Harding has been assisting at St. Romuald Chapel, which is affiliated with St. Francis of Assisi Church, Wakefield, since he moved to the area more than 30 years ago. He is the chapel historian, caretaker and quiet cheerleader, telling of ceiling boards that are remnants of the ’38 Hurricane, and the center aisle, which dips down where the original small structure was expanded.

It was a summer chapel for many years, but with the addition of electricity, and later heat, St. Romuald’s is now open year-round and Harding is there for each Mass, assists at funerals and weddings, and organizes other gatherings, such as the Friday night Stations of the Cross, and rosary, and in doing so, provides assistance for the Wakefield staff.

Harding calls the Matunuck area “paradise,” having grown up a lifelong Catholic on Smith Hill where he attended the then St. Patrick’s elementary school and then Mt. Pleasant High School. He worked in the kitchen at Rhode Island Hospital prior to being drafted into the U.S. Army.

“President Kennedy signed my papers, but he died before I actually went in,” Harding said. The word ‘hospital’ on his Army form regarding his civilian work led him to military hospital work where he earned invaluable experience, he said, and also motivated him to pursue classroom credits when he returned home.

First as an LPN and then an RN, Harding worked at the Veterans Administration Hospital, the Institute of Mental Health and was a visiting nurse before coming to South County Hospital, where he worked in the emergency room. He remains on the ethics committee there, he said.

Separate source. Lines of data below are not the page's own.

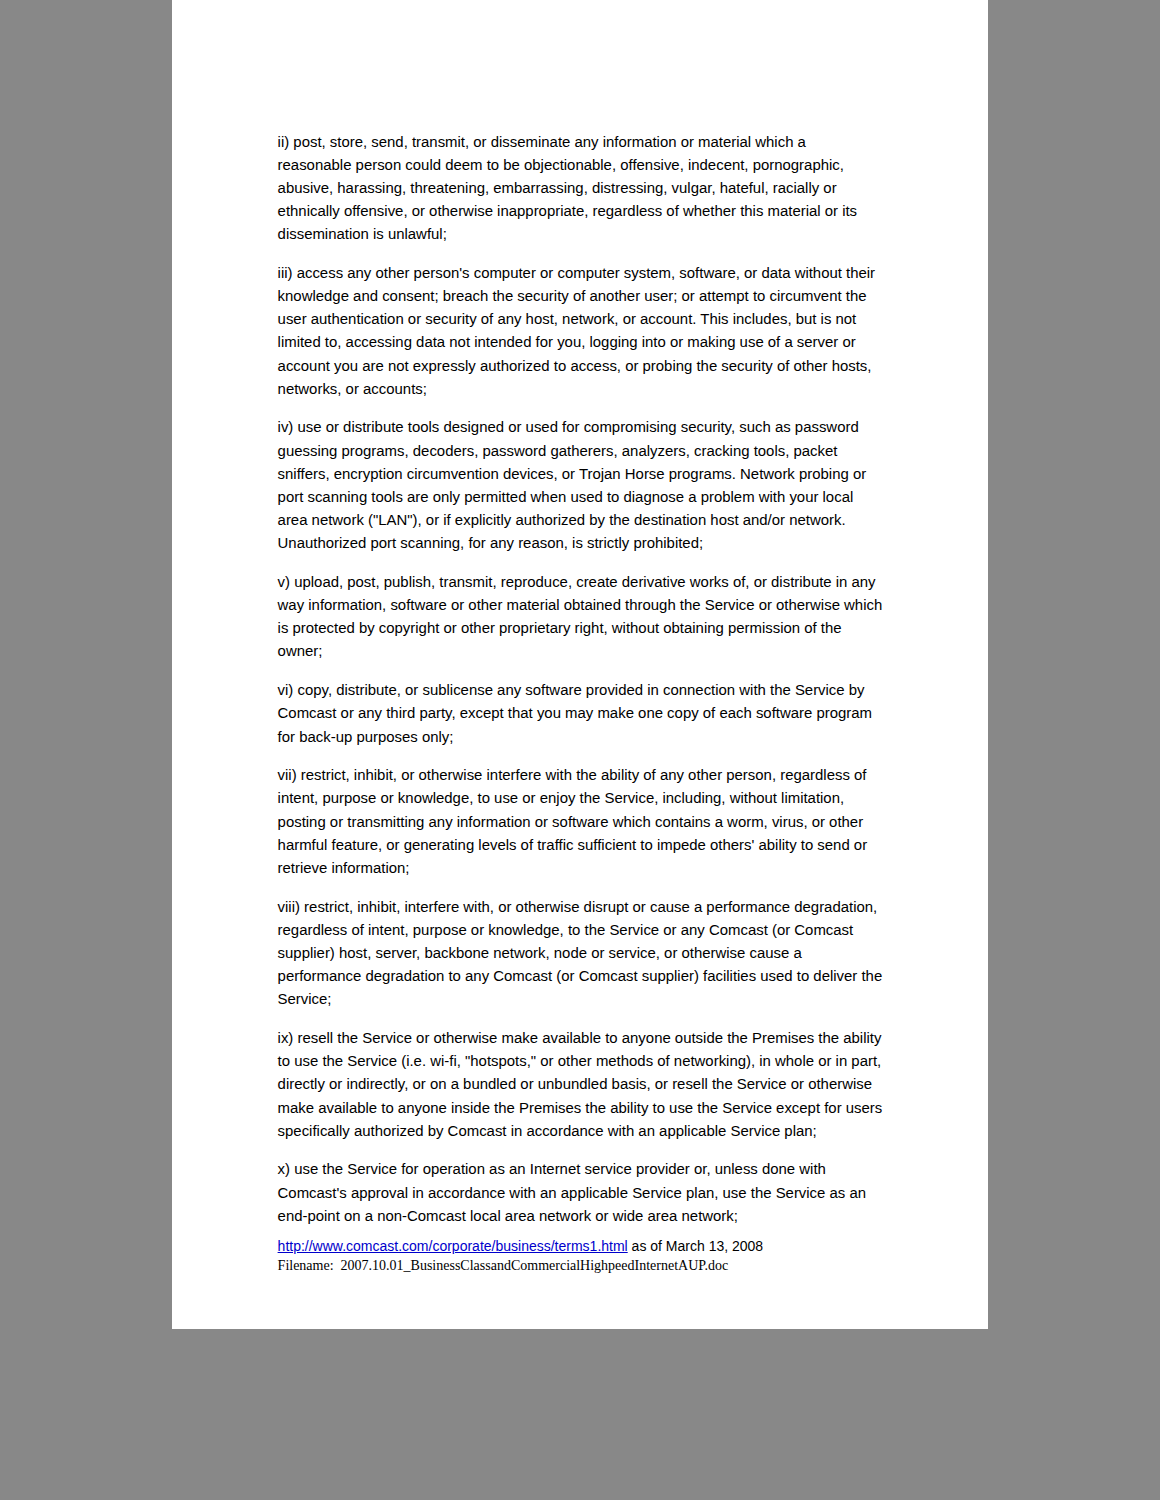ii) post, store, send, transmit, or disseminate any information or material which a reasonable person could deem to be objectionable, offensive, indecent, pornographic, abusive, harassing, threatening, embarrassing, distressing, vulgar, hateful, racially or ethnically offensive, or otherwise inappropriate, regardless of whether this material or its dissemination is unlawful;
iii) access any other person's computer or computer system, software, or data without their knowledge and consent; breach the security of another user; or attempt to circumvent the user authentication or security of any host, network, or account. This includes, but is not limited to, accessing data not intended for you, logging into or making use of a server or account you are not expressly authorized to access, or probing the security of other hosts, networks, or accounts;
iv) use or distribute tools designed or used for compromising security, such as password guessing programs, decoders, password gatherers, analyzers, cracking tools, packet sniffers, encryption circumvention devices, or Trojan Horse programs. Network probing or port scanning tools are only permitted when used to diagnose a problem with your local area network ("LAN"), or if explicitly authorized by the destination host and/or network. Unauthorized port scanning, for any reason, is strictly prohibited;
v) upload, post, publish, transmit, reproduce, create derivative works of, or distribute in any way information, software or other material obtained through the Service or otherwise which is protected by copyright or other proprietary right, without obtaining permission of the owner;
vi) copy, distribute, or sublicense any software provided in connection with the Service by Comcast or any third party, except that you may make one copy of each software program for back-up purposes only;
vii) restrict, inhibit, or otherwise interfere with the ability of any other person, regardless of intent, purpose or knowledge, to use or enjoy the Service, including, without limitation, posting or transmitting any information or software which contains a worm, virus, or other harmful feature, or generating levels of traffic sufficient to impede others' ability to send or retrieve information;
viii) restrict, inhibit, interfere with, or otherwise disrupt or cause a performance degradation, regardless of intent, purpose or knowledge, to the Service or any Comcast (or Comcast supplier) host, server, backbone network, node or service, or otherwise cause a performance degradation to any Comcast (or Comcast supplier) facilities used to deliver the Service;
ix) resell the Service or otherwise make available to anyone outside the Premises the ability to use the Service (i.e. wi-fi, "hotspots," or other methods of networking), in whole or in part, directly or indirectly, or on a bundled or unbundled basis, or resell the Service or otherwise make available to anyone inside the Premises the ability to use the Service except for users specifically authorized by Comcast in accordance with an applicable Service plan;
x) use the Service for operation as an Internet service provider or, unless done with Comcast's approval in accordance with an applicable Service plan, use the Service as an end-point on a non-Comcast local area network or wide area network;
http://www.comcast.com/corporate/business/terms1.html as of March 13, 2008
Filename: 2007.10.01_BusinessClassandCommercialHighpeedInternetAUP.doc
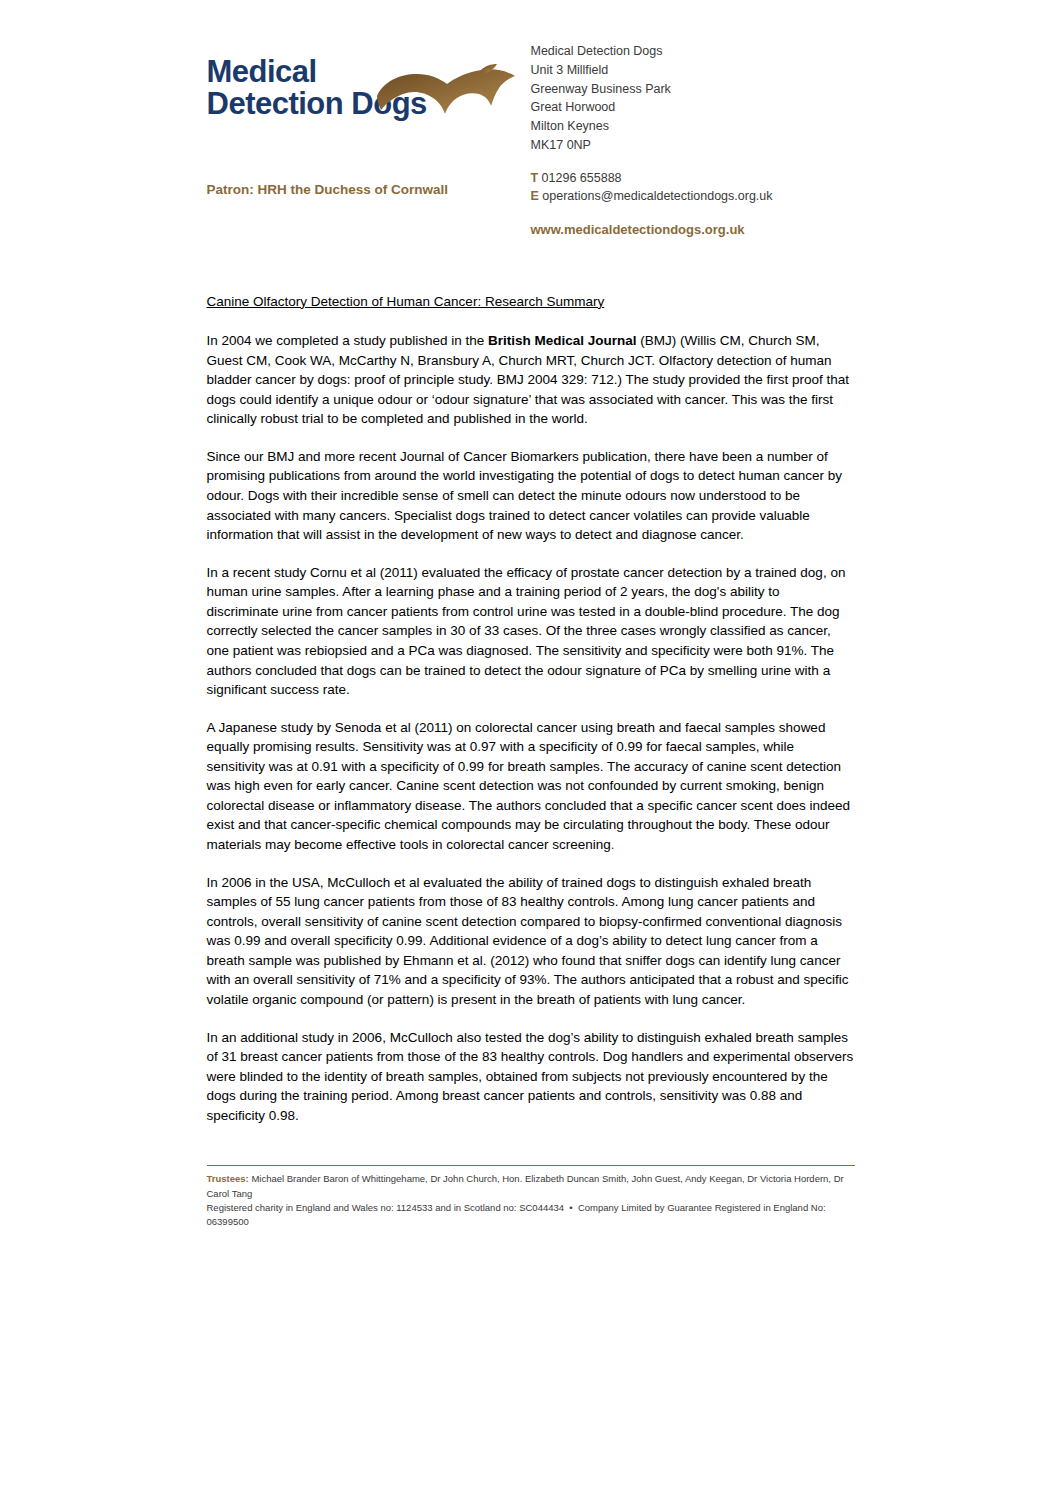Medical
Detection Dogs
Patron: HRH the Duchess of Cornwall
Medical Detection Dogs
Unit 3 Millfield
Greenway Business Park
Great Horwood
Milton Keynes
MK17 0NP
T 01296 655888
E operations@medicaldetectiondogs.org.uk
www.medicaldetectiondogs.org.uk
Canine Olfactory Detection of Human Cancer: Research Summary
In 2004 we completed a study published in the British Medical Journal (BMJ) (Willis CM, Church SM, Guest CM, Cook WA, McCarthy N, Bransbury A, Church MRT, Church JCT. Olfactory detection of human bladder cancer by dogs: proof of principle study. BMJ 2004 329: 712.) The study provided the first proof that dogs could identify a unique odour or ‘odour signature’ that was associated with cancer. This was the first clinically robust trial to be completed and published in the world.
Since our BMJ and more recent Journal of Cancer Biomarkers publication, there have been a number of promising publications from around the world investigating the potential of dogs to detect human cancer by odour. Dogs with their incredible sense of smell can detect the minute odours now understood to be associated with many cancers. Specialist dogs trained to detect cancer volatiles can provide valuable information that will assist in the development of new ways to detect and diagnose cancer.
In a recent study Cornu et al (2011) evaluated the efficacy of prostate cancer detection by a trained dog, on human urine samples. After a learning phase and a training period of 2 years, the dog's ability to discriminate urine from cancer patients from control urine was tested in a double-blind procedure. The dog correctly selected the cancer samples in 30 of 33 cases. Of the three cases wrongly classified as cancer, one patient was rebiopsied and a PCa was diagnosed. The sensitivity and specificity were both 91%. The authors concluded that dogs can be trained to detect the odour signature of PCa by smelling urine with a significant success rate.
A Japanese study by Senoda et al (2011) on colorectal cancer using breath and faecal samples showed equally promising results. Sensitivity was at 0.97 with a specificity of 0.99 for faecal samples, while sensitivity was at 0.91 with a specificity of 0.99 for breath samples. The accuracy of canine scent detection was high even for early cancer. Canine scent detection was not confounded by current smoking, benign colorectal disease or inflammatory disease. The authors concluded that a specific cancer scent does indeed exist and that cancer-specific chemical compounds may be circulating throughout the body. These odour materials may become effective tools in colorectal cancer screening.
In 2006 in the USA, McCulloch et al evaluated the ability of trained dogs to distinguish exhaled breath samples of 55 lung cancer patients from those of 83 healthy controls. Among lung cancer patients and controls, overall sensitivity of canine scent detection compared to biopsy-confirmed conventional diagnosis was 0.99 and overall specificity 0.99. Additional evidence of a dog’s ability to detect lung cancer from a breath sample was published by Ehmann et al. (2012) who found that sniffer dogs can identify lung cancer with an overall sensitivity of 71% and a specificity of 93%. The authors anticipated that a robust and specific volatile organic compound (or pattern) is present in the breath of patients with lung cancer.
In an additional study in 2006, McCulloch also tested the dog’s ability to distinguish exhaled breath samples of 31 breast cancer patients from those of the 83 healthy controls. Dog handlers and experimental observers were blinded to the identity of breath samples, obtained from subjects not previously encountered by the dogs during the training period. Among breast cancer patients and controls, sensitivity was 0.88 and specificity 0.98.
Trustees: Michael Brander Baron of Whittingehame, Dr John Church, Hon. Elizabeth Duncan Smith, John Guest, Andy Keegan, Dr Victoria Hordern, Dr Carol Tang
Registered charity in England and Wales no: 1124533 and in Scotland no: SC044434 • Company Limited by Guarantee Registered in England No: 06399500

It never was and still isn’t a paid job, yet Harding feels a connection to the chapel, having lived to see its evolution from a beachouse-like structure (without restrooms at the time) to the comfortable, expanded place it is now. Its name even inspired him to research the chapel’s namesake saint, which led to his own commitment to becoming a Camaldolese Benedictine Oblate three years ago, “which is unusual at this age,” he said. Oblates are Christian men and women who choose to associate themselves with a religious community but do not take vows or live in a monastery. Italian monk St. Romuald is said to have started the Camaldolese 1,000 years ago.

Harding said he was surprised when he got a message to contact the diocese, recalling how he wondered if he had done something wrong. When he found out about the award he was singled out for, which means “Light of the Nations,’” he said he was fully surprised and still feels “that the other award-winners do so much more.”

In a statement from the diocese’s office of communications, the Most Rev. Thomas J. Tobin, Bishop of Providence, wrote: “The Lumen Gentium awards recognize individuals and organizations that have made outstanding personal contributions to the life of the Church and the wider community throughout Rhode Island. In their service they personify the inherent goodness of our Catholic faith, and for that we are all most grateful.”

Nominations come from the parishes and a committee chaired by the vicar general for the diocese meets and reviews the nominees and then sends their recommendations to Bishop Tobin for approval, Karen Davis of the Office of Communications for the Diocese said.